* [Activity]:
Would you return exactly the lines running from the one with "février 2026" to the bottom of the listing below, and no others?

* [Record set]:

Segment Open

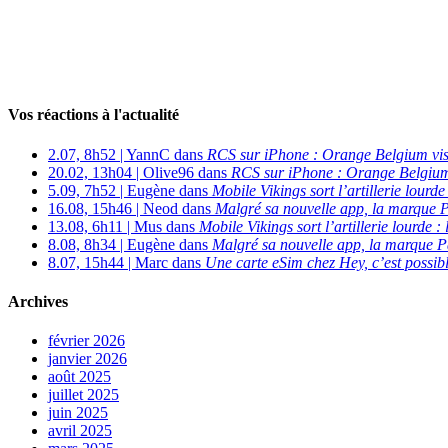
Vos réactions à l'actualité
2.07, 8h52 | YannC dans
RCS sur iPhone : Orange Belgium vi
20.02, 13h04 | Olive96 dans
RCS sur iPhone : Orange Belgium
5.09, 7h52 | Eugène dans
Mobile Vikings sort l’artillerie lour
16.08, 15h46 | Neod dans
Malgré sa nouvelle app, la marque P
13.08, 6h11 | Mus dans
Mobile Vikings sort l’artillerie lourde
8.08, 8h34 | Eugène dans
Malgré sa nouvelle app, la marque P
8.07, 15h44 | Marc dans
Une carte eSim chez Hey, c’est possibl
Archives
février 2026
janvier 2026
août 2025
juillet 2025
juin 2025
avril 2025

Segment Closed

* [Solution to this task]:
février 2026
janvier 2026
août 2025
juillet 2025
juin 2025
avril 2025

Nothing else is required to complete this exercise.